The title of this first post of my latest blog is quoted of the great Russian author Fyodor Dostoevsky. Alexander Solzhenitsyn, living under the thumb of communist oppression almost a century later, considered this idea childish. He, like Dostoevsky, was an Orthodox Christian, but suffered greatly under the thumb of communist oppression and witnessed some of the greatest evils of which humanity was capable. No doubt shaped by his experiences, he saw beauty as a great intangibility, something beyond human control, which we are forever seeking to control. Always trying to build Edens and destroying them in a berserk fury, to quote another author. 

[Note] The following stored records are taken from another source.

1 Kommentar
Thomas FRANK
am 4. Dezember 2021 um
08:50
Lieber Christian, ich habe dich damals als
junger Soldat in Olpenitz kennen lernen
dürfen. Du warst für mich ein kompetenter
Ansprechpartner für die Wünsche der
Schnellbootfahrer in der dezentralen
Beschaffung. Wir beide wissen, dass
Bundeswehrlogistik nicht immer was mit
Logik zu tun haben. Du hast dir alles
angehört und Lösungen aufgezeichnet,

The idea expressed by Dostoevsky may sound vacuous, overused, or even cliche, however when one understands that Dostoevsky saw no distinction between beauty, truth, and the good (a very ancient idea), the quote transcends its isolated, out-of-touch-ness and takes on a much greater significance. St. John records Jesus saying that He is the way, the truth, and the life. Perhaps these two ideas of beauty are like God, intangible and indescribable, as Solzhenitsyn writes, and not far from us, as Dostoevsky believed, lifting us heavenward, "ever winging up and up". 
Hans Urs Von Balthazar, the great theologian of the last century, in many ways echoing Dostoevsky's idea, believed in looking to the beautiful first, rather than the true or the good (in opposition to Kant), because he wisely saw the compelling nature of the beautiful. To paraphrase Bishop Robert Barron, the beautiful has a way of disarming us. 
Why am I going on talking about how beauty is like God, or about any of this? Because this has been something that has been in my mind for a while now. My move toward an Eastern expression of Christianity has, in many ways, been guided by the great beauty and depth that I have seen and experienced, almost as much as I have been jaded by the often quasi-anti-intellectual, slipshod nature of evangelicalism, which succeeds at drawing big crowds and leading people to that first step, but never seems to fully be able to make the rubber meet the road on anything beyond the realm of justification. Some will say that the high cringe level of evangelicalism today is not representative of either the entirety of Protestantism, or of evangelicalism, and they would be right to say so. Protestantism gave the world Bach, it freed the slaves in the United States, and it even gave us the United States, the greatest country in the world today. It continues to give us the beauty of zealous, passionate faith, and ways to win converts that are far more in line with Von Balthazar's ideas. So where does this leave any of us? It leaves us in the predicament of so many today, of being so good at identifying any number of problems, but hardly able to make any change. So what advice would I, an amateur's amateur who probably shouldn't have as many opinions as he does, give? 
1. Stop reinventing the wheel. Don't be afraid of the wisdom of the ancients, and don't always think new is better.
2. Get rid of contemporary Christian music in church. Church is not a concert. It is where we go to commune with God. 
3. Be intentional. Call out heresy and condemn it. Bring beauty back: put effort into worship, don't be content with not giving God the best. 
4. Don't neglect the intellectual needs, don't look down on intellectual people. 
5. Ask good questions, and don't accept shut-downs. 
6. Encourage art. Fill the churches with pictures, words, and the like. 
7. Get a longer memory! The church is 2,000 years old. 
8. (More a reminder for myself) Don't be unhappy if no one cares or wants things to change, and also don't put your own ideas on a pedestal. Don't try to do things yourself, but instead pray for pure motives and for humility as often as you pray for things to change.